== Segment start ==

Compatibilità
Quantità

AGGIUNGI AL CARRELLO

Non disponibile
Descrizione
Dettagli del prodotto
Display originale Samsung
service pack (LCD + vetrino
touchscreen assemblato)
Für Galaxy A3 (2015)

== Segment end ==

Exercise details: Nothing may be left out: return each entry exactly as it reads.

Solution for this task:
Compatibilità
Quantità

AGGIUNGI AL CARRELLO

Non disponibile
Descrizione
Dettagli del prodotto
Display originale Samsung
service pack (LCD + vetrino
touchscreen assemblato)
Für Galaxy A3 (2015)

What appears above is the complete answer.